Programs Not Always in Colleges(Editor's note: This article is the third in a series on continuing education at the university.)
By Clara B. Cox
Spectrum Volume 17 Issue 09 - October 20, 1994
Usage of continuing-education programs to disseminate knowledge and upgrade skills extends beyond the university's nine colleges, although the colleges still provide much of the knowledge base needed to assure the success of such programs. A principal non-college-housed user is Public Service Programs, which, like the Division of Continuing Education, is part of University Outreach and International Programs.
Says Doug McAlister, executive director of Public Service Programs, "One of the objectives of this organization is the transfer of scholarly knowledge, regardless of whether that knowledge comes from an individual faculty member or material stored in our University Libraries, from the research of our own faculty or from reports emanating from a school across the country."
McAlister's organization carries the university's resources in economic development, governmental assistance, and community-resource development to communities, governmental agencies, business and industry, and other organizations. About 85 percent of its clients are elected or appointed officials in local, state, and regional governments. Such clients, McAlister says, "realize that the complexity and speed with which problems move require continuous updating. That keeps us on our toes as we serve as the bridge between community problems and the faculty resources of Virginia Tech."
Additionally, the unit works closely on a number of continuing-education programs with federal and state agencies. For example, Public Service Programs and the Virginia Department of Economic Development (DED) formed the Virginia Institute for Economic Development (VIED), a continuing-education program that provides training in the economic-development process and outlines how this process is used to benefit localities in furthering economic growth. Participants from across the state meet initially in a basic course for three days, go home with assignments in four textbooks and seven weekly graded lessons, then return to campus for three more days. Successful completion of the basic course allows the professional economic developers to attend the advanced course, which is offered on a quarterly basis. Both courses have been successfully offered for the past 13 years.
The unit also works closely with DED to develop other continuing education seminars and workshops, which--like the VIED--are designed ultimately to develop the economy of Virginia: global marketing and the basics of ISO 9000, for example. The unit also has begun working closely with DED's Division of Tourism and is planning a much-needed training course in tourism development.
"We believe it is essential for the well-being of Virginia that higher education work hand-in-hand with other state agencies," McAlister says. "Whether it's a joint effort with a state agency or a small community in Southwest Virginia, though, we must share the university's knowledge to effect positive change for this great commonwealth."

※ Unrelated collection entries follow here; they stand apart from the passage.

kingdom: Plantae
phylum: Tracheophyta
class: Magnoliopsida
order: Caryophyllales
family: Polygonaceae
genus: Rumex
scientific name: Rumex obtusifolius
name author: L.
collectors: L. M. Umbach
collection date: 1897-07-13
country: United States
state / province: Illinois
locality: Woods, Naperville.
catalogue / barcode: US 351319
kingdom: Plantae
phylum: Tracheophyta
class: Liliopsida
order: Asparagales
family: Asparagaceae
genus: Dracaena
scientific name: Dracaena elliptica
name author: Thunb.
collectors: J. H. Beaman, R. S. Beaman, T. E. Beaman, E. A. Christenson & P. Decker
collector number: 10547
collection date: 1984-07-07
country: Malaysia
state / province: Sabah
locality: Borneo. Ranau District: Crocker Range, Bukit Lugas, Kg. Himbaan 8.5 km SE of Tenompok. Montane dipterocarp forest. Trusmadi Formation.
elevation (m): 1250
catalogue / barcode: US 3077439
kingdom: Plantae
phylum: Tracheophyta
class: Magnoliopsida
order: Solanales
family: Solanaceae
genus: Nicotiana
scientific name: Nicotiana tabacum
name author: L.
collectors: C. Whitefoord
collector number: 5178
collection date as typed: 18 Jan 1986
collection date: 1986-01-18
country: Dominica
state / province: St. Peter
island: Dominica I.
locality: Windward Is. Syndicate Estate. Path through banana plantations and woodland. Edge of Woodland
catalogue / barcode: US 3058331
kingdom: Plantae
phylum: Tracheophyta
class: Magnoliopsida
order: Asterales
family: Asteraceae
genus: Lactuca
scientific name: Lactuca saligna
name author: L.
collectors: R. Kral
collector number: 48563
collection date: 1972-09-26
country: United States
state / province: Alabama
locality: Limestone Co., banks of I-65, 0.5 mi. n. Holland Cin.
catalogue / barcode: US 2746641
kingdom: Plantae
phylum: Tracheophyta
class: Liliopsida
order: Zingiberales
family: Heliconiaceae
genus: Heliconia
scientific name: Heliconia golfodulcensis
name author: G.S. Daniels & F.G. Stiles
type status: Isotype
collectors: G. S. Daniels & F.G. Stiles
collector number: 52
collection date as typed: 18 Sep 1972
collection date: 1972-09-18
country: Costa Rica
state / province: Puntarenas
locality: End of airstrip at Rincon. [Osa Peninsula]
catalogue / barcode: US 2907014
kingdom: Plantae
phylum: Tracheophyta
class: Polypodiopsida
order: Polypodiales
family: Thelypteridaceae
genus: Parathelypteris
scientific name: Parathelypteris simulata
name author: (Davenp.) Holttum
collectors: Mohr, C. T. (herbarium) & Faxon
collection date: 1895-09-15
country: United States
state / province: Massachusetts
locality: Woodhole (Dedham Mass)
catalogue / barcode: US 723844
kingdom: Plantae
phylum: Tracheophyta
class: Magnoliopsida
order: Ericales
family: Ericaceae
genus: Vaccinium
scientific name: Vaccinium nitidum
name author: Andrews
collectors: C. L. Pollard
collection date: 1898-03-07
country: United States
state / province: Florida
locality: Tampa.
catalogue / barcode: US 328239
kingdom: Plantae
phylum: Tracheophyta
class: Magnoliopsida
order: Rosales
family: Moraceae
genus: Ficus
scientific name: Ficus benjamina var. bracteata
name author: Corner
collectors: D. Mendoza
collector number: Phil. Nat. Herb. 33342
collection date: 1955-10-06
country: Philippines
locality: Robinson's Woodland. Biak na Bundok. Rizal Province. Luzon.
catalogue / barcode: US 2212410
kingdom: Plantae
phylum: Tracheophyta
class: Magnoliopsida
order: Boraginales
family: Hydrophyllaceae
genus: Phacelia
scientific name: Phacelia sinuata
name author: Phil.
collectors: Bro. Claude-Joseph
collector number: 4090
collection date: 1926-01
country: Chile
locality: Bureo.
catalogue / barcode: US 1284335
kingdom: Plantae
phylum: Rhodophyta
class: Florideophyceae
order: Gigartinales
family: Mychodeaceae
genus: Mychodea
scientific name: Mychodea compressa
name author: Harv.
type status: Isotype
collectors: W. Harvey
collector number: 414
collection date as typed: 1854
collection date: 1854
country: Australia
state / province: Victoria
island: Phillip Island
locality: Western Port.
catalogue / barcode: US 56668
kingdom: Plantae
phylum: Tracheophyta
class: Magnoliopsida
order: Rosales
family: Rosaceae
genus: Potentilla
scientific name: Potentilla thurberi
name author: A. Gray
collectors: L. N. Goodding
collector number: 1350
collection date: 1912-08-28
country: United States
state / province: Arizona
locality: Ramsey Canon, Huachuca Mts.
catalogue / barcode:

His unit also has developed continuing-education programs to train such local government officials as planning commissioners, boards of zoning appeals, chairs of boards of supervisors, and mayors of towns and cities. Other continuing-education programs developed by the unit's faculty help localities plan their futures. Several of the community-resource-development programs have won state and national awards.
Leadership development and youth entrepreneurship are additional focus areas, which often involve working cooperatively with local and regional organizations and schools, although national organizations are also working partners on occasion. In many cases, the organizations approach Public Service Programs for help, and the unit's faculty members design continuing-education programs to provide the assistance needed.
McAlister says the continuing-education programs are continuously evaluated. "We use an instrument similar to the student evaluations in campus classrooms. In fact, we took the instrument used in the classroom and adapted it to our programs." The evaluations are used to improve content. "We always strive for improvement," he adds. That might explain why his unit's programs are well attended.
The quality of the programs and the dedication of the staff have helped Public Service Programs develop a national reputation. "States are asking how we do our programs. They come to monitor them. We're looked to as a leader in our economic development, governmental assistance, and community planning programs," he says.
Such successes, he says, are due in large measure to the quality of the employees in Public Service Programs. "We have recruited a faculty and staff second to none, small in numbers but outstanding in quality."
But he also recognizes the role continuing education has played in that success. "We couldn't ask for a better working relationship than we have with Linda Leffel (director of program development for Continuing Education Programs) and her staff. It is a professional partnership that has enhanced our programs and added value to the commonwealth."